Yeis / Ümitsizlik; her türlü ilerleme, olgunluk ve yükselişin yegâne / tek mâniası, engelidir.

     Hele “Neme lâzım, başkası düşünsün!” anlayışı, yeis ve ümitsizliğin tutunduğu zayıf  bir daldır.

     Çünkü herkes: “Ben olmazsam, bizzat ben durumun gereğini yerine getirmezsem, bu dâva çöker, bu iş sonuçlanmaz!” diye düşünerek ümitsizliğe veda etmeli.

     Tıpkı “Bir kişi cennete girecek!” dendiğinde “O kimse ben olabilirim.” diye ümit içinde üzerine düşeni yapmaya çakışmak gibi.

x

     Yeis, insanın mükemmel olmak isteği önünde, en büyük engeldir. Ancak cesaretten yoksun, adım atmaya korkan âciz kimselerin buldukları, temelsiz bahaneden başka bir şey değildir.

     Halbuki fena birine, yeri geldikçe fenalıklarını başa kakmak yerine, iyi biri olabilecek kapasiteye sahip olduğunu sık sık hatırlattığımız takdirde ve o kimseye iyilik şırınga ettiğimiz zaman; onun iyi bir insan olacağını ummak; onun hakkında iyi niyetler ve güzel ümitler beslediğimiz için, güzel netîce ve sonuçlar alacağımız kuvvetle muhtemel ve ihtimal dahilindedir.

     Çünkü hayat bir faaliyet ve harekettir. Şevk ise onun matiyyesi / binek hayvanıdır.

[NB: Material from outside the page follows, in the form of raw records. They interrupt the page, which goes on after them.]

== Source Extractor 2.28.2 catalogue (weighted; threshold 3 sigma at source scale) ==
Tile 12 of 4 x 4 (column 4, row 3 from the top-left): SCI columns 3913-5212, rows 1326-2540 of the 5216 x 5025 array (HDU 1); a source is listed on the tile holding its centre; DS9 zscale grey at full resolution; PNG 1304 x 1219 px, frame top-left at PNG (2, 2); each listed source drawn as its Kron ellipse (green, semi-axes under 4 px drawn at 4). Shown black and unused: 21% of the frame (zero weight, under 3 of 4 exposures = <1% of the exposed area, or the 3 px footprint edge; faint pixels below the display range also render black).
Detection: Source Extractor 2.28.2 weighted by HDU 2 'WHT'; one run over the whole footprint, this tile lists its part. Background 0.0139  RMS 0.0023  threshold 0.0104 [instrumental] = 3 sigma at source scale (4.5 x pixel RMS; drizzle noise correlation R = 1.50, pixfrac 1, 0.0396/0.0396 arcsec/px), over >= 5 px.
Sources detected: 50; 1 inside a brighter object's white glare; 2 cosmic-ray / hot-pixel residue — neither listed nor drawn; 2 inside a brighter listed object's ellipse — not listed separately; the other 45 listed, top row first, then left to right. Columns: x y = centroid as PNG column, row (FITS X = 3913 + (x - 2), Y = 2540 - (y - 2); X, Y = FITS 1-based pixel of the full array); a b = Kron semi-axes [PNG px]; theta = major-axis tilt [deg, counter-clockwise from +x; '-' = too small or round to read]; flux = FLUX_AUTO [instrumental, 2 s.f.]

     Himmet / emek ve gayretimiz şevke / istek ve heves atına binip, hayatın mübareze / çekişme meydanına çıktığı zaman, en evvel şedîd / sert düşmanımız olan, mânevî kuvvetimizi kıran yeise rastlarız. O düşmana karşı:

     “Ümidinizi kesmeyin!” kılıcını istimal etmemiz / kullanmamız gerekir.

     Yani:

     “(Ey Resûlüm! Hangi asırda olduğu fark etmez. Bilerek bilmeyerek, gırtlağına kadar günaha batmış kullarıma) De ki: ‘Ey (hayat nimetini israf etmek suretiyle) kendilerine kötülük edip (günahta) aşırı giden kullarım (sakın ha!) Allah’ın rahmetinden ümidinizi kesmeyin (Siz samimi bir tevbe ile kapısına gelirseniz) Allah bütün günahları bağışlar. Çünkü O (tevbe eden kullarına karşı bağışlaması bol olan) Gafûr (merhameti bol olan) Rahîmdir.’ ” (Zümer: 53, Veli Tahir Erdoğan)

x

     Unutmayalım ki, insanları canlandıran emel, öldüren ise yeis, yani ümitsizliktir.

     Üstelik yeis bir bakıma yılgınlık, dalâlet / sapık fikirlerin ve kalb karanlığının ve ruh sıkıntısının da menbaı / kaynağıdır.

    x    

     Yeis aczden gelir.

     Hamiyet / gayret ise,

     Tüm mani ve engeller karşısında,

     Metanet ve sağlam duruşu muhafaza etmektir.

     Yaşasın sıdk!

     Ölsün yeis!

     Muhabbet devam etsin!

     Şûra / İstişare Meclisi kuvvet bulsun!

     Bütün levm / çekiştirme

     Ve itab / azarlama ve paylama ve nefret,

     Heva ve hevese tâbi olanlara / uyanlara olsun!

     Selâm ve selâmet

     Hüdaya / doğru yola tâbi olanlar üstüne olsun!